# stolen equipment



## len (Aug 6, 2013)

I'm posting this here, but if there's a more appropriate section ...

Here's what's missing. Not a lot, but will still cost me money to replace.

10 - 12 cafe light strings. Black, some 20' long, some 30' long, with medium base sockets.

Light bulbs, a case, roughly 100 of them. They're clear glass "sign" bulbs that are 11 watts each.

Some aircraft cable, galvanized, used to make safeties, etc.

A hand swager and cable cutters.

A parts box filled with clips, sleeves, and a bunch of other tools, etc.

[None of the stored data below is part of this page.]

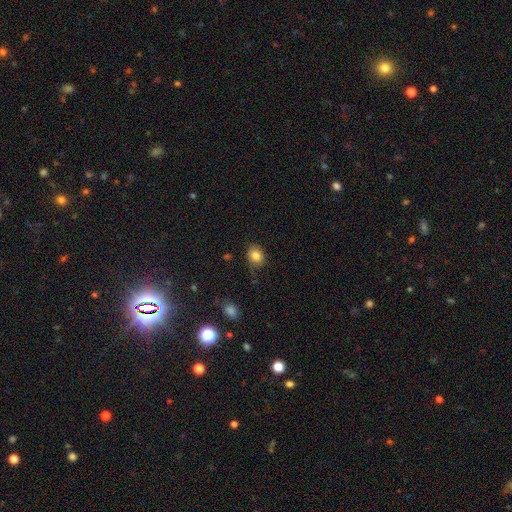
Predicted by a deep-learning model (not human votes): Smooth or featured? smooth (82%)
How rounded? round (53%)
Merging? none (75%)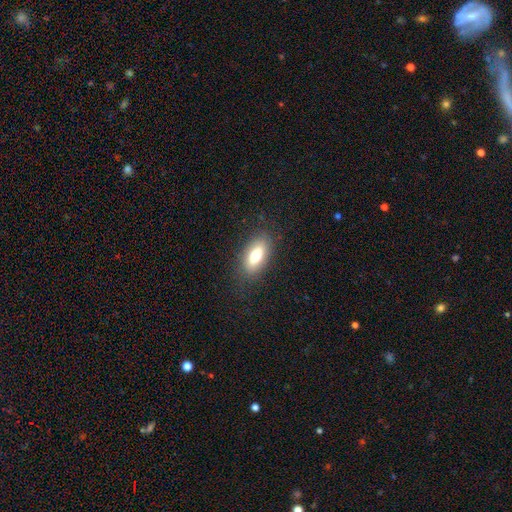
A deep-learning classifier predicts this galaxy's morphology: type=smooth (75%); roundness=in between (87%); merging=none (84%).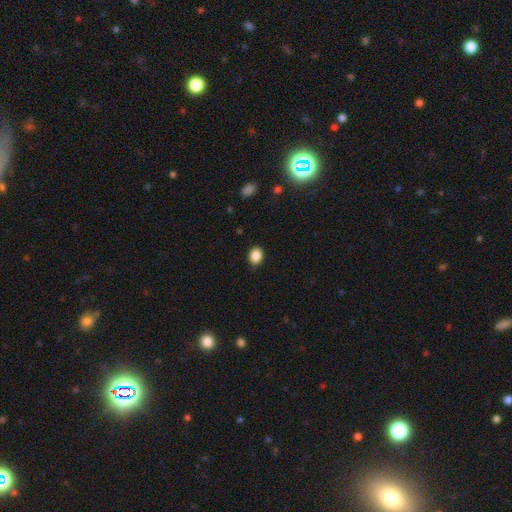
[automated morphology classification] Smooth or featured? Predicted: smooth (p=0.87). How rounded? Predicted: in between (p=0.54). Merging? Predicted: none (p=0.84).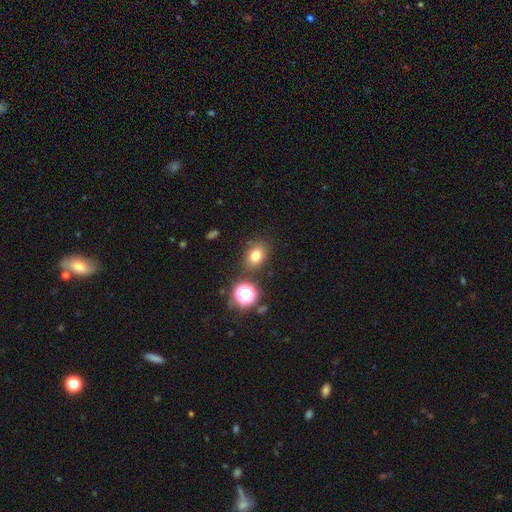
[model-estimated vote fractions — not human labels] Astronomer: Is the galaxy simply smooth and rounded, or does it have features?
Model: smooth — 74%.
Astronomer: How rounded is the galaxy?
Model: in between — 52% (runner-up: round, 47%).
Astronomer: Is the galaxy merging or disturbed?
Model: none — 80%.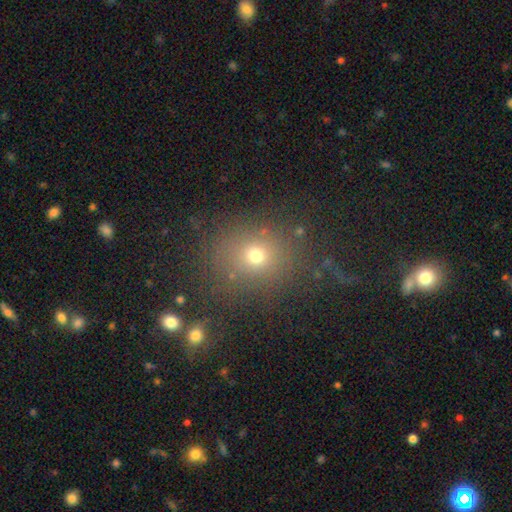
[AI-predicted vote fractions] smooth 69%, star or artifact 21%, featured or disk 10%. Down the decision tree: how rounded — round (72%); merging — none (79%).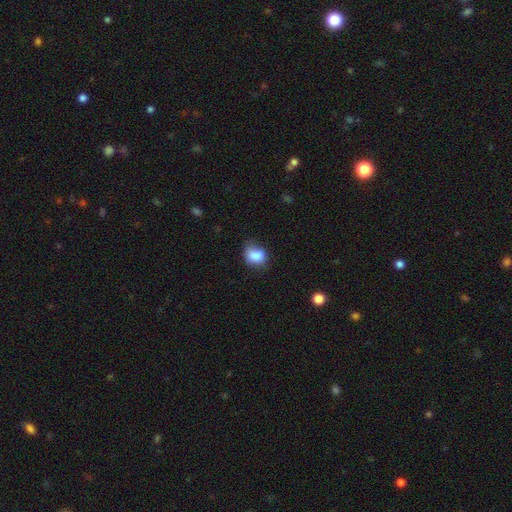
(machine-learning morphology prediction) Smooth or featured: smooth — 83% (star or artifact — 9%)
How rounded: in between — 55% (round — 44%)
Merging: none — 53% (minor disturbance — 34%)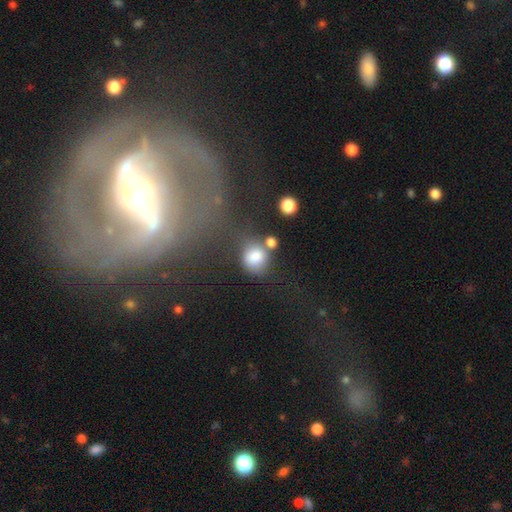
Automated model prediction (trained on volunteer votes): Smooth or featured? Predicted: smooth (p=0.78). How rounded? Predicted: round (p=0.67). Merging? Predicted: none (p=0.48).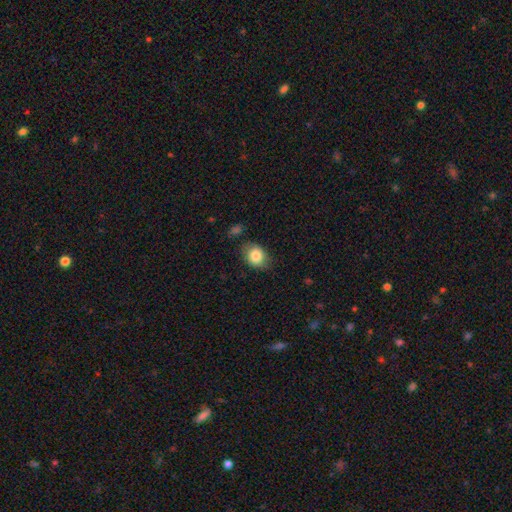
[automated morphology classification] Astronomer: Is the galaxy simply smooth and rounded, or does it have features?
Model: smooth — 83%.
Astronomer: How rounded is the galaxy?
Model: in between — 53% (runner-up: round, 46%).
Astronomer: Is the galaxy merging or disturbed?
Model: none — 73%.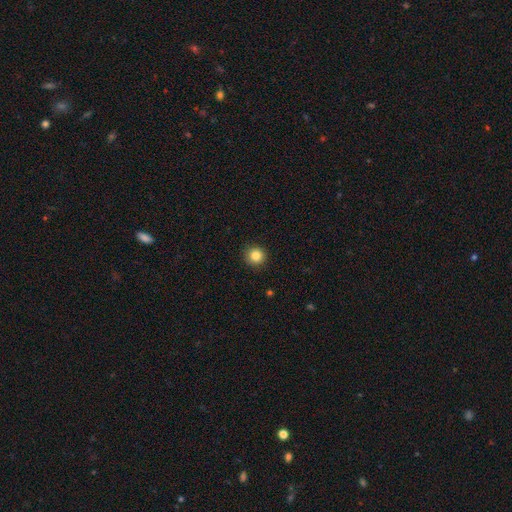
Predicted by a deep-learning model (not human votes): Smooth or featured: smooth — 84% (star or artifact — 11%)
How rounded: round — 93% (in between — 6%)
Merging: none — 92% (minor disturbance — 6%)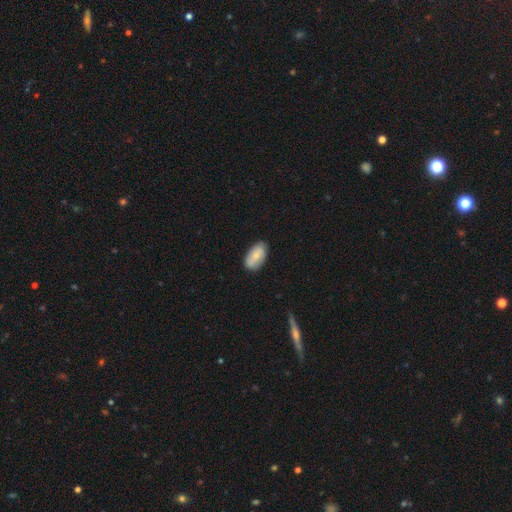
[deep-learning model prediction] Q: Smooth or featured?
A: smooth (69%); runner-up: featured or disk (25%)
Q: How rounded?
A: in between (93%); runner-up: round (4%)
Q: Merging?
A: none (79%); runner-up: minor disturbance (17%)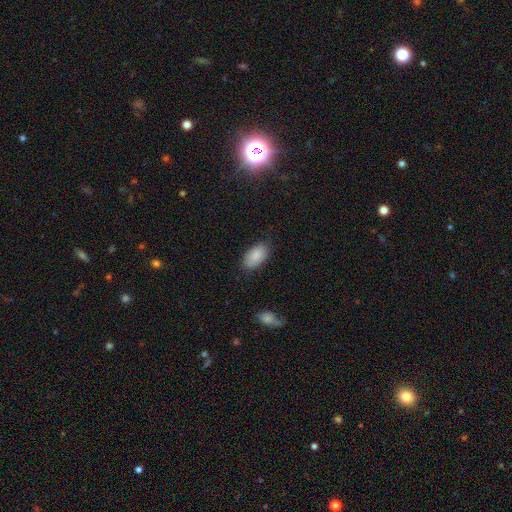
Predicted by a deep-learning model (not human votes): Smooth or featured? smooth (88%)
How rounded? in between (94%)
Merging? none (83%)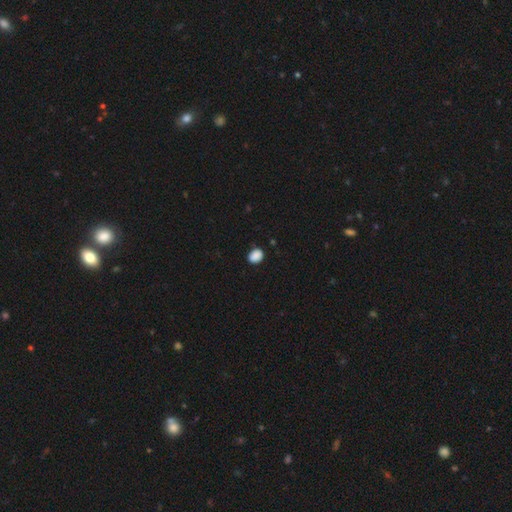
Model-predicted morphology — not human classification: This appears to be a smooth galaxy with no disk features (88%) that is in between round and cigar-shaped (56%). Merging: none (85%).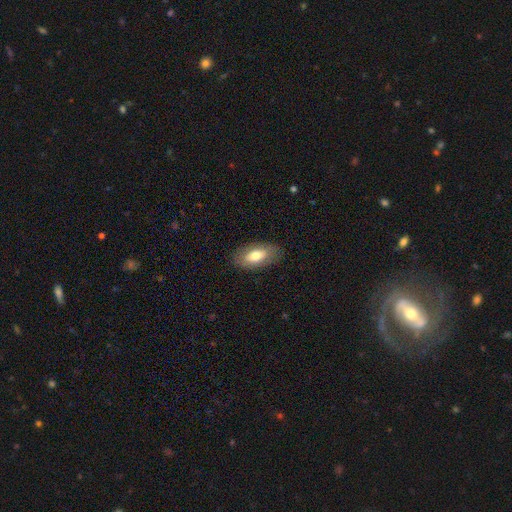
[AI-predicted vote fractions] Overall: smooth (71%). How rounded: in between (90%). Merging: none (84%).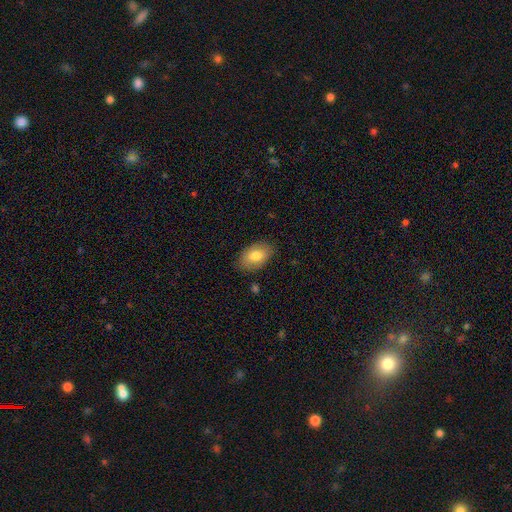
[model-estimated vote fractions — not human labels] smooth_or_featured: smooth (p=0.78) [alt: featured or disk p=0.15]
how_rounded: in between (p=0.91) [alt: round p=0.08]
merging: none (p=0.83) [alt: minor disturbance p=0.13]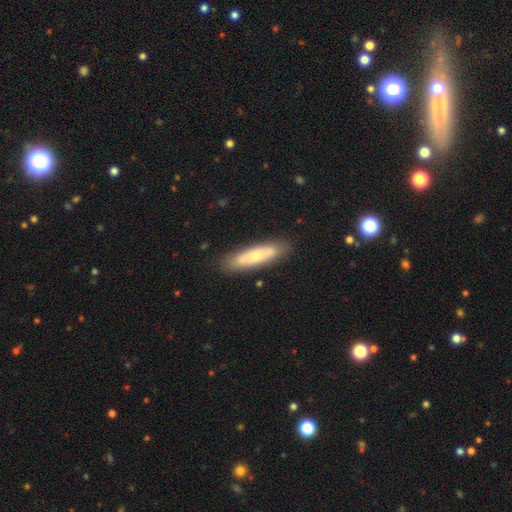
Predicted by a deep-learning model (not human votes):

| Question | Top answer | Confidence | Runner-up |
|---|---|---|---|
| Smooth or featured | smooth | 54% | featured or disk (41%) |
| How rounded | cigar-shaped | 66% | in between (32%) |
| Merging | none | 85% | minor disturbance (11%) |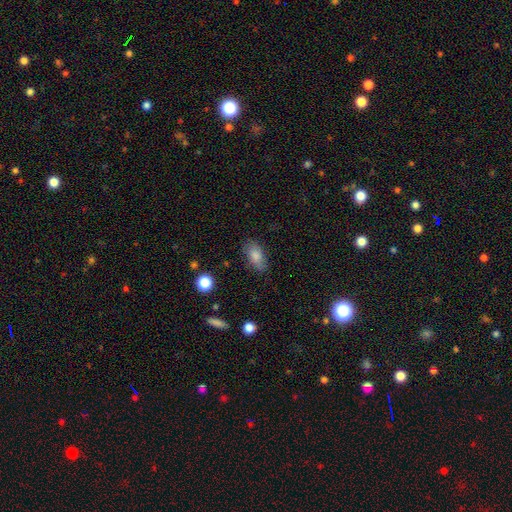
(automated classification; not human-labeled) Q: Smooth or featured?
A: smooth (82%); runner-up: featured or disk (10%)
Q: How rounded?
A: in between (91%); runner-up: round (5%)
Q: Merging?
A: none (76%); runner-up: minor disturbance (17%)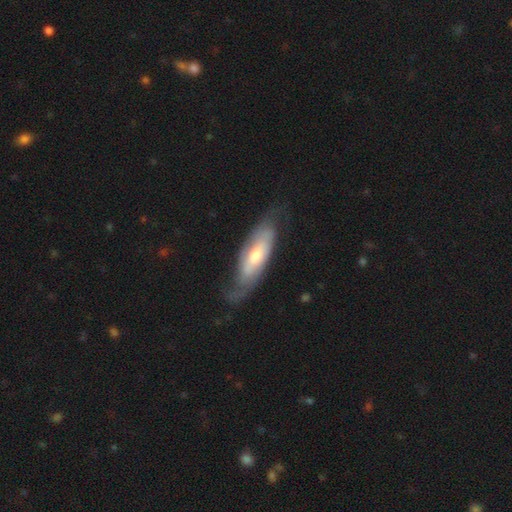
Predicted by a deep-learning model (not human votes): The model was most divided on "smooth or featured": featured or disk: 62%, smooth: 32%, star or artifact: 6%. More confident: edge-on disk — no (75%); merging — none (61%).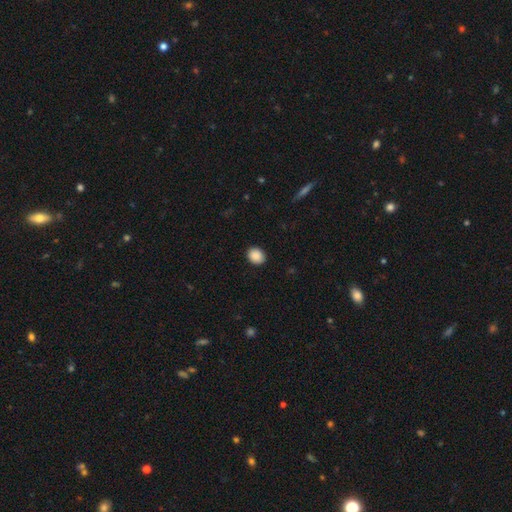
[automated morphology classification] Q: Smooth or featured?
A: smooth (90%); runner-up: star or artifact (8%)
Q: How rounded?
A: round (58%); runner-up: in between (41%)
Q: Merging?
A: none (91%); runner-up: minor disturbance (6%)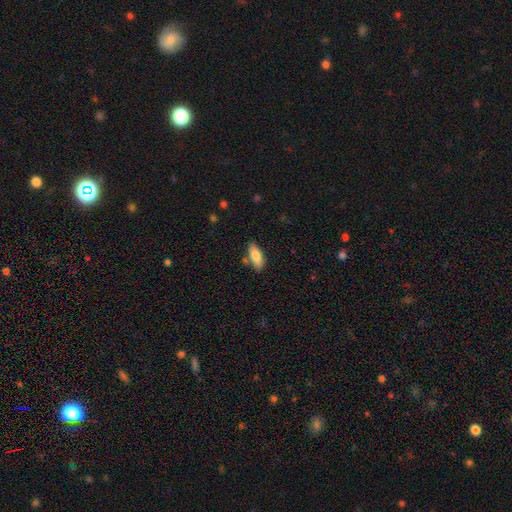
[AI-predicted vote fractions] Q: Smooth or featured?
A: smooth (78%); runner-up: featured or disk (16%)
Q: How rounded?
A: in between (75%); runner-up: cigar-shaped (23%)
Q: Merging?
A: none (78%); runner-up: minor disturbance (14%)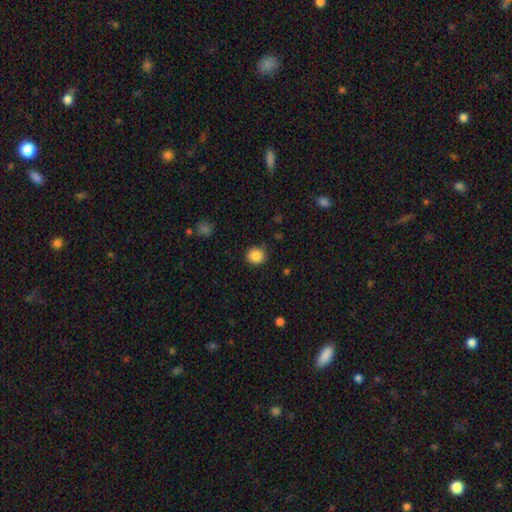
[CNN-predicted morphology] A smooth galaxy with no disk features (87%) that is round (89%). Merging: none (87%).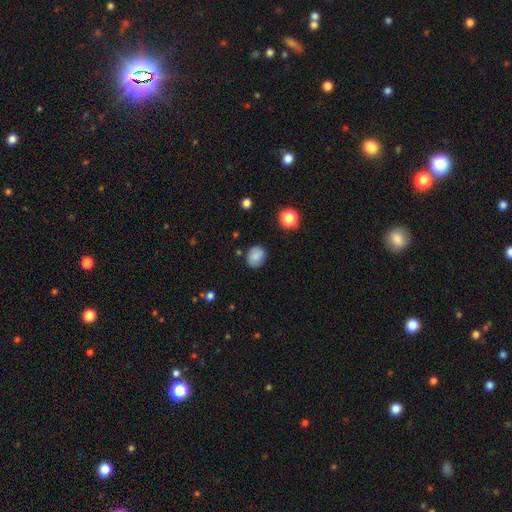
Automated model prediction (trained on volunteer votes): smooth-or-featured: smooth: 80% | featured or disk: 11% | star or artifact: 9%
  how-rounded: round: 54% | in between: 45% | cigar-shaped: 1%
  merging: none: 81% | minor disturbance: 13% | major disturbance: 3% | merger: 2%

Went missing Saturday, 08/03 in Chicago.

Please contact me if anyone approaches you.


----------



## Amiers (Aug 6, 2013)

Well that bites a big one, and being in Chicago there is probably 3 pages of pawn shops to call. Looks like its time to beef up security.


----------



## FACTplayers (Aug 6, 2013)

I check Chicago CL daily, so I'll keep an eye out for you.


----------



## len (Aug 12, 2013)

Turns out it never left the venue. Someone put it "away" and never told the boss. Now back in my possession.


----------



## josh88 (Aug 12, 2013)

Glad you got everything back!


----------